◆ Source data
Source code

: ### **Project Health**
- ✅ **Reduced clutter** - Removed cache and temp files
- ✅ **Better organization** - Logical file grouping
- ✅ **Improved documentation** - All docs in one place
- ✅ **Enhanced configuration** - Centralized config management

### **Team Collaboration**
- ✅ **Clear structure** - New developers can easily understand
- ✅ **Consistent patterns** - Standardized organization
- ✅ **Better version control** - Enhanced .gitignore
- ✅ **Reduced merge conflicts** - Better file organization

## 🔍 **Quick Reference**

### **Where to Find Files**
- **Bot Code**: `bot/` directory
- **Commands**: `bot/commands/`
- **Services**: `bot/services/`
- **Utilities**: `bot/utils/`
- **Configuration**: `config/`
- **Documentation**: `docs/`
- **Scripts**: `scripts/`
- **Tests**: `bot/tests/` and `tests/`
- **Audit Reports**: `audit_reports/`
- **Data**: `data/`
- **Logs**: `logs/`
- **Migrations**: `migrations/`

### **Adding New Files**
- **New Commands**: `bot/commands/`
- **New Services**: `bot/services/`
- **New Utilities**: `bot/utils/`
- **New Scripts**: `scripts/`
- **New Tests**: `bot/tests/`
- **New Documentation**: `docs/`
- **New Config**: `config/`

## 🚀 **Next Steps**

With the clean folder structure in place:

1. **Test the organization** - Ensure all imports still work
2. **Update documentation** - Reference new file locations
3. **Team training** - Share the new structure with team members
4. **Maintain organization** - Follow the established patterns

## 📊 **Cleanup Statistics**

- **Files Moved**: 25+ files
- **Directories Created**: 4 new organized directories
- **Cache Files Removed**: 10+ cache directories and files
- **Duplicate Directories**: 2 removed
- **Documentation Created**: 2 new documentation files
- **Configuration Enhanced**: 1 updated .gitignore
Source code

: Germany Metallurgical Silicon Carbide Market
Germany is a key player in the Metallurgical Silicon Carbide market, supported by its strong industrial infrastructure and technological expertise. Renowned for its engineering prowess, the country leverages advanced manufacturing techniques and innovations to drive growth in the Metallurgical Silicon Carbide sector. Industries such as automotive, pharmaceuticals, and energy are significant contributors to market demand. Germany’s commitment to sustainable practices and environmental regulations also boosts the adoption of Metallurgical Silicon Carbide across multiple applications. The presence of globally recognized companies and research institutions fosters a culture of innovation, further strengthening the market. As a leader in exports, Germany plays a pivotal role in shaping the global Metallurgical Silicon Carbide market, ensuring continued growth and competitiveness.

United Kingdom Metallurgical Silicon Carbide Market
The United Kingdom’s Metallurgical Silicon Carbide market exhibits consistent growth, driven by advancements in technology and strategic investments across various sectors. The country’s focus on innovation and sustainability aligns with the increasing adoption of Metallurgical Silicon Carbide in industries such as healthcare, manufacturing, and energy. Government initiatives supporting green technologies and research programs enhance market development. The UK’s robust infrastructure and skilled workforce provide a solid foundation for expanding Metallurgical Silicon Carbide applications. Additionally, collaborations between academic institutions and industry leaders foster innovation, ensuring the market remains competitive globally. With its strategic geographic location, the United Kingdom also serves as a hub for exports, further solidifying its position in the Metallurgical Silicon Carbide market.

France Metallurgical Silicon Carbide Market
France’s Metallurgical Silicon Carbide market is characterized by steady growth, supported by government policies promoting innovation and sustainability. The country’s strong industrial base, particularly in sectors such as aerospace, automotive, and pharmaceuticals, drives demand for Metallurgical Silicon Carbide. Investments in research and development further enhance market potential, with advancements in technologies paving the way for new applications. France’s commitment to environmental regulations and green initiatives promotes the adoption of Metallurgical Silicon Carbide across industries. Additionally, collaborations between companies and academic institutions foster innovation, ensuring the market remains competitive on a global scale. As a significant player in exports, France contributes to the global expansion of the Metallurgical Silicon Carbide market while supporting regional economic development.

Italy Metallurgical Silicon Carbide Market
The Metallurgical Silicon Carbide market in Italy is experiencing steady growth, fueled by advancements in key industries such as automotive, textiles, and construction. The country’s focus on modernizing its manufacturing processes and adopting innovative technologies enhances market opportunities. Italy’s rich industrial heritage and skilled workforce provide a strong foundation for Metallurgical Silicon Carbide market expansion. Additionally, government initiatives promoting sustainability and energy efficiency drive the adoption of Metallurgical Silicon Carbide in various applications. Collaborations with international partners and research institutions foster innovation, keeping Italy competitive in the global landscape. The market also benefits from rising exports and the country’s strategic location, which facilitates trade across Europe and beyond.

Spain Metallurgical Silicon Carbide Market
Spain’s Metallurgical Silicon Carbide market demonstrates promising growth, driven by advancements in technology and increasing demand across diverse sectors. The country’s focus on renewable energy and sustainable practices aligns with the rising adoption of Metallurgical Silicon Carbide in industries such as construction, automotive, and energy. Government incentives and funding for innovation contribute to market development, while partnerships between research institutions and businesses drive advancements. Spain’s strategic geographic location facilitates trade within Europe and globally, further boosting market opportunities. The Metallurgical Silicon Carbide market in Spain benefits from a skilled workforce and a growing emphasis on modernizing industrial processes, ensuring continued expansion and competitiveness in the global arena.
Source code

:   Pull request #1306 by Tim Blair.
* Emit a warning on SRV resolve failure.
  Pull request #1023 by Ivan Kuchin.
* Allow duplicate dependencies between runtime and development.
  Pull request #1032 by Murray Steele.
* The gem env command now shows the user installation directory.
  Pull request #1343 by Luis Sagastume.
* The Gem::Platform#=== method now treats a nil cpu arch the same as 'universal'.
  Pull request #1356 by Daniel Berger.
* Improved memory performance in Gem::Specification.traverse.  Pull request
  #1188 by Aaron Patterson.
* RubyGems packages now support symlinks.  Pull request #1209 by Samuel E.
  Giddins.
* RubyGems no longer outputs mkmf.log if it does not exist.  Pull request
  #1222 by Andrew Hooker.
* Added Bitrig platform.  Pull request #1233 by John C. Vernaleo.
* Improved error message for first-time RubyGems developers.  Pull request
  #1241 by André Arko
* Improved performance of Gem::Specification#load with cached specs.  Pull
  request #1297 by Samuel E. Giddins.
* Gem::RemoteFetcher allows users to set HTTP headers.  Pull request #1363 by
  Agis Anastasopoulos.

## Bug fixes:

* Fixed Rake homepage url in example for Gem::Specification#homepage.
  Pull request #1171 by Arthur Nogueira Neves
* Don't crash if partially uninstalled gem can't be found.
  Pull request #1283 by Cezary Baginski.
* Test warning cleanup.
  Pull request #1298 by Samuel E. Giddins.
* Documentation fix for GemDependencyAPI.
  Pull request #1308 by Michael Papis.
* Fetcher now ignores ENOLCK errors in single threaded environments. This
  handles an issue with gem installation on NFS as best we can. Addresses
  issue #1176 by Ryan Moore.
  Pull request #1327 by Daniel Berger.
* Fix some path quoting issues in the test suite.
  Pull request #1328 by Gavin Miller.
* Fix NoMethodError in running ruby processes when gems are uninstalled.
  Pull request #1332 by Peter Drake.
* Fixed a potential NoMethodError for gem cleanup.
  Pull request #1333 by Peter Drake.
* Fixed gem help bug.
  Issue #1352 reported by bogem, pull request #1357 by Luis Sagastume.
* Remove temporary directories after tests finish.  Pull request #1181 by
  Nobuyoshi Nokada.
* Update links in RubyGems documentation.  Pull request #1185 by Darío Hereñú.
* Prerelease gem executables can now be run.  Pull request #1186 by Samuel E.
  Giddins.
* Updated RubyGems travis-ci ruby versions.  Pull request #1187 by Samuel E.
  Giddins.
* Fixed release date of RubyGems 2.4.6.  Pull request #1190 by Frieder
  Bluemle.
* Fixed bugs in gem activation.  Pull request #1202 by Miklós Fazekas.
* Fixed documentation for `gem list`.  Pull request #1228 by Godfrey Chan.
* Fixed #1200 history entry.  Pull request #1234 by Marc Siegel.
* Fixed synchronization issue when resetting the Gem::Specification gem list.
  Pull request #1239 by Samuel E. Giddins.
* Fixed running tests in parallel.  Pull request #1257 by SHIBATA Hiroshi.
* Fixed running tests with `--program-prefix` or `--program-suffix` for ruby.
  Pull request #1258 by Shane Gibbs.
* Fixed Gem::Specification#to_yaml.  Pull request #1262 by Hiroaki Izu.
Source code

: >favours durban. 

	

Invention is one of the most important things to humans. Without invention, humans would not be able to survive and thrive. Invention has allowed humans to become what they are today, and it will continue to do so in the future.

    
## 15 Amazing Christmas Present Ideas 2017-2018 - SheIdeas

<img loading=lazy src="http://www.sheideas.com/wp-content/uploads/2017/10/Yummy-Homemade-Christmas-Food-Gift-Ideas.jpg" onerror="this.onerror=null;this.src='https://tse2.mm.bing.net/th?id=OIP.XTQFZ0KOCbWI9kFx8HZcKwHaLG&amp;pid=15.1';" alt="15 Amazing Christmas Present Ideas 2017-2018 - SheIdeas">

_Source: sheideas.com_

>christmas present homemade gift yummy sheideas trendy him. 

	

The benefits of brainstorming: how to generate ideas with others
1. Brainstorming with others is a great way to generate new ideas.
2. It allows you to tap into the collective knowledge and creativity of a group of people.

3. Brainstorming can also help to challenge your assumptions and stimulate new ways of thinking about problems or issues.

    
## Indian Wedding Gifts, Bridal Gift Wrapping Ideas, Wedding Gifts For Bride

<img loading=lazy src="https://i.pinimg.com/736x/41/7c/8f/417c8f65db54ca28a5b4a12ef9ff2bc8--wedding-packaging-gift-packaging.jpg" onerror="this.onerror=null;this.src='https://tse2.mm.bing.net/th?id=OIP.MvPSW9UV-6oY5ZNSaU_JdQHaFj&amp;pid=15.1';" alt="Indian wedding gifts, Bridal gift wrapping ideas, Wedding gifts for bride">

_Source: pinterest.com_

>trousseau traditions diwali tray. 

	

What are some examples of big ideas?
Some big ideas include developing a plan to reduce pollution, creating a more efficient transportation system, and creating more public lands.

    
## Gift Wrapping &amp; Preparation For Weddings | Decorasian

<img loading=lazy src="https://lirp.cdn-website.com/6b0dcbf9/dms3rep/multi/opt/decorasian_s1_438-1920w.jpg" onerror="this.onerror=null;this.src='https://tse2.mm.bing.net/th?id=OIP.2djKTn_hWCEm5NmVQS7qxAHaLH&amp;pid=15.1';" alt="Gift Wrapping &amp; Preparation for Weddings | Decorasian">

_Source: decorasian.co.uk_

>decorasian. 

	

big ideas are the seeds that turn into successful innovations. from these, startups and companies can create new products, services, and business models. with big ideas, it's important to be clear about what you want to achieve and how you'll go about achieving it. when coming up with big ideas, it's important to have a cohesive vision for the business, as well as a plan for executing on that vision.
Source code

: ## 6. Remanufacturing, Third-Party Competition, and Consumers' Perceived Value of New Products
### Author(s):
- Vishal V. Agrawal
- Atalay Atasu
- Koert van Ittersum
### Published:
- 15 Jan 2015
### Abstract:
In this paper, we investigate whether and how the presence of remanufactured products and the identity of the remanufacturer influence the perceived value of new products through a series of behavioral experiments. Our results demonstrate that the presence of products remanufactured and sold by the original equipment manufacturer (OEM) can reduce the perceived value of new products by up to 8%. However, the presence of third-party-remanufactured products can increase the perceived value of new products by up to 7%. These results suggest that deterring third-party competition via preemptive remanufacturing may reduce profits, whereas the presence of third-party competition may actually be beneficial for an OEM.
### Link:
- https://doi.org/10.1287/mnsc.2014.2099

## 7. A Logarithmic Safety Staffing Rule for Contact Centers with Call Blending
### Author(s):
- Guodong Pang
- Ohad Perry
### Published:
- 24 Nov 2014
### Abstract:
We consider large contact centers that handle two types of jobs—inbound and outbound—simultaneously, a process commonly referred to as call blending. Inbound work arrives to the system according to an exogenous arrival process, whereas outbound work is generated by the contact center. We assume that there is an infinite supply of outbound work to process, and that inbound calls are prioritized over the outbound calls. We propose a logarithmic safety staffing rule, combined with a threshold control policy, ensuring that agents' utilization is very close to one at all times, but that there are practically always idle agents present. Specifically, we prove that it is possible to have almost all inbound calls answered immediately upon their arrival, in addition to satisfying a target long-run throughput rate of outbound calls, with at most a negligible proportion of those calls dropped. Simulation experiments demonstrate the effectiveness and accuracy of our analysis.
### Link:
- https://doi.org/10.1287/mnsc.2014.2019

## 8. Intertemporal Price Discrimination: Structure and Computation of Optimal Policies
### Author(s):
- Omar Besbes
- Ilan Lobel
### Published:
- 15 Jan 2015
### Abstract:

◆ About this exercise
Check each line of the records for the word "Samuel", and show the lines that contain it.

◆ Exercise response
* RubyGems packages now support symlinks.  Pull request #1209 by Samuel E.
  request #1297 by Samuel E. Giddins.
  Pull request #1298 by Samuel E. Giddins.
* Prerelease gem executables can now be run.  Pull request #1186 by Samuel E.
* Updated RubyGems travis-ci ruby versions.  Pull request #1187 by Samuel E.
  Pull request #1239 by Samuel E. Giddins.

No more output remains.